§ Task brief: Reproduce the material below with every "collectors" swapped for "collected by", leaving everything else unchanged.

§ Entries:

────────────────────────────────────────

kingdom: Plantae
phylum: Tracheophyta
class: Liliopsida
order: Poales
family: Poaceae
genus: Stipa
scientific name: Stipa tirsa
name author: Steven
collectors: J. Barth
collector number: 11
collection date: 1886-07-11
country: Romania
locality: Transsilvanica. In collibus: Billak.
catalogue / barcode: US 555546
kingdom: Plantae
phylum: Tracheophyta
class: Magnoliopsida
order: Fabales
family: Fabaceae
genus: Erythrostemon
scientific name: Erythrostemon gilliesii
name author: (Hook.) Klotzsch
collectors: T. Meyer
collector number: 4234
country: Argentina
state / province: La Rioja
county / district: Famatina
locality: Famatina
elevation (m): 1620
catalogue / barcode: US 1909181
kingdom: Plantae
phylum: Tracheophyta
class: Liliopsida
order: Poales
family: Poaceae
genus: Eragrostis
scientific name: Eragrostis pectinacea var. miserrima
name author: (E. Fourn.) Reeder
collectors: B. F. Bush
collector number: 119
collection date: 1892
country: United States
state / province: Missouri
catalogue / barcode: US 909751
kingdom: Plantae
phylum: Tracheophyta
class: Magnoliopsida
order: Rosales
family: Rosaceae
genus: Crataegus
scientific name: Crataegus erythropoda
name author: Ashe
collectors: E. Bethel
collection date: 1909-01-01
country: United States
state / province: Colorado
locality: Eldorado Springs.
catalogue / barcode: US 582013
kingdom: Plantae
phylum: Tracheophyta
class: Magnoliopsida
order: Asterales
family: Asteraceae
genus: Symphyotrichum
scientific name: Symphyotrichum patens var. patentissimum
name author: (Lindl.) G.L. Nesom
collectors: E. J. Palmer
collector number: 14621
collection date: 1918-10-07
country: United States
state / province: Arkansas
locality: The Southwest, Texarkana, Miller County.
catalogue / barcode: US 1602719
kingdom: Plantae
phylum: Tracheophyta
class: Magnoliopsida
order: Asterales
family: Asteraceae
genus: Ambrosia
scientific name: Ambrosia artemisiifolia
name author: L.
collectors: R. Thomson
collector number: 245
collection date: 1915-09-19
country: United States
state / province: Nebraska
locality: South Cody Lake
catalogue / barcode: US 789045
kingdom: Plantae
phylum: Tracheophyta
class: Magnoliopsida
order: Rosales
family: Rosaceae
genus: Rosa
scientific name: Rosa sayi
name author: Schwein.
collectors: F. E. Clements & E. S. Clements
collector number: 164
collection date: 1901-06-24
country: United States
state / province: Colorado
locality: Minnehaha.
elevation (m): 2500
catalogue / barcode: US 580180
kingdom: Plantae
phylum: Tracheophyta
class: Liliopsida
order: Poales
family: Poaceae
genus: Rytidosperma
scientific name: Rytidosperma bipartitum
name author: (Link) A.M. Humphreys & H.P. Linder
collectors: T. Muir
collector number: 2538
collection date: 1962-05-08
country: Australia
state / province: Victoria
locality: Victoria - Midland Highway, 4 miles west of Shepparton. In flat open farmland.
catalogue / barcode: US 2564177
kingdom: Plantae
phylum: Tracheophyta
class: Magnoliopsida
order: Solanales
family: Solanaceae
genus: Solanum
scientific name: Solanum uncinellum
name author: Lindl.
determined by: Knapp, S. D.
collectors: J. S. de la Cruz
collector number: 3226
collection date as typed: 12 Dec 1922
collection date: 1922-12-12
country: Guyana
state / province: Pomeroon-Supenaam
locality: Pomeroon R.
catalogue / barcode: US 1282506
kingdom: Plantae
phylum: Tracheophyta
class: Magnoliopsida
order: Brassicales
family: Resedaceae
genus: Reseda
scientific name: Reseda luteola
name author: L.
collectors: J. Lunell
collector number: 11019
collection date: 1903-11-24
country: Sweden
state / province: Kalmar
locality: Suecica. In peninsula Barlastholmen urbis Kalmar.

────────────────────────────────────────

§ Problem solution:
kingdom: Plantae
phylum: Tracheophyta
class: Liliopsida
order: Poales
family: Poaceae
genus: Stipa
scientific name: Stipa tirsa
name author: Steven
collected by: J. Barth
collector number: 11
collection date: 1886-07-11
country: Romania
locality: Transsilvanica. In collibus: Billak.
catalogue / barcode: US 555546
kingdom: Plantae
phylum: Tracheophyta
class: Magnoliopsida
order: Fabales
family: Fabaceae
genus: Erythrostemon
scientific name: Erythrostemon gilliesii
name author: (Hook.) Klotzsch
collected by: T. Meyer
collector number: 4234
country: Argentina
state / province: La Rioja
county / district: Famatina
locality: Famatina
elevation (m): 1620
catalogue / barcode: US 1909181
kingdom: Plantae
phylum: Tracheophyta
class: Liliopsida
order: Poales
family: Poaceae
genus: Eragrostis
scientific name: Eragrostis pectinacea var. miserrima
name author: (E. Fourn.) Reeder
collected by: B. F. Bush
collector number: 119
collection date: 1892
country: United States
state / province: Missouri
catalogue / barcode: US 909751
kingdom: Plantae
phylum: Tracheophyta
class: Magnoliopsida
order: Rosales
family: Rosaceae
genus: Crataegus
scientific name: Crataegus erythropoda
name author: Ashe
collected by: E. Bethel
collection date: 1909-01-01
country: United States
state / province: Colorado
locality: Eldorado Springs.
catalogue / barcode: US 582013
kingdom: Plantae
phylum: Tracheophyta
class: Magnoliopsida
order: Asterales
family: Asteraceae
genus: Symphyotrichum
scientific name: Symphyotrichum patens var. patentissimum
name author: (Lindl.) G.L. Nesom
collected by: E. J. Palmer
collector number: 14621
collection date: 1918-10-07
country: United States
state / province: Arkansas
locality: The Southwest, Texarkana, Miller County.
catalogue / barcode: US 1602719
kingdom: Plantae
phylum: Tracheophyta
class: Magnoliopsida
order: Asterales
family: Asteraceae
genus: Ambrosia
scientific name: Ambrosia artemisiifolia
name author: L.
collected by: R. Thomson
collector number: 245
collection date: 1915-09-19
country: United States
state / province: Nebraska
locality: South Cody Lake
catalogue / barcode: US 789045
kingdom: Plantae
phylum: Tracheophyta
class: Magnoliopsida
order: Rosales
family: Rosaceae
genus: Rosa
scientific name: Rosa sayi
name author: Schwein.
collected by: F. E. Clements & E. S. Clements
collector number: 164
collection date: 1901-06-24
country: United States
state / province: Colorado
locality: Minnehaha.
elevation (m): 2500
catalogue / barcode: US 580180
kingdom: Plantae
phylum: Tracheophyta
class: Liliopsida
order: Poales
family: Poaceae
genus: Rytidosperma
scientific name: Rytidosperma bipartitum
name author: (Link) A.M. Humphreys & H.P. Linder
collected by: T. Muir
collector number: 2538
collection date: 1962-05-08
country: Australia
state / province: Victoria
locality: Victoria - Midland Highway, 4 miles west of Shepparton. In flat open farmland.
catalogue / barcode: US 2564177
kingdom: Plantae
phylum: Tracheophyta
class: Magnoliopsida
order: Solanales
family: Solanaceae
genus: Solanum
scientific name: Solanum uncinellum
name author: Lindl.
determined by: Knapp, S. D.
collected by: J. S. de la Cruz
collector number: 3226
collection date as typed: 12 Dec 1922
collection date: 1922-12-12
country: Guyana
state / province: Pomeroon-Supenaam
locality: Pomeroon R.
catalogue / barcode: US 1282506
kingdom: Plantae
phylum: Tracheophyta
class: Magnoliopsida
order: Brassicales
family: Resedaceae
genus: Reseda
scientific name: Reseda luteola
name author: L.
collected by: J. Lunell
collector number: 11019
collection date: 1903-11-24
country: Sweden
state / province: Kalmar
locality: Suecica. In peninsula Barlastholmen urbis Kalmar.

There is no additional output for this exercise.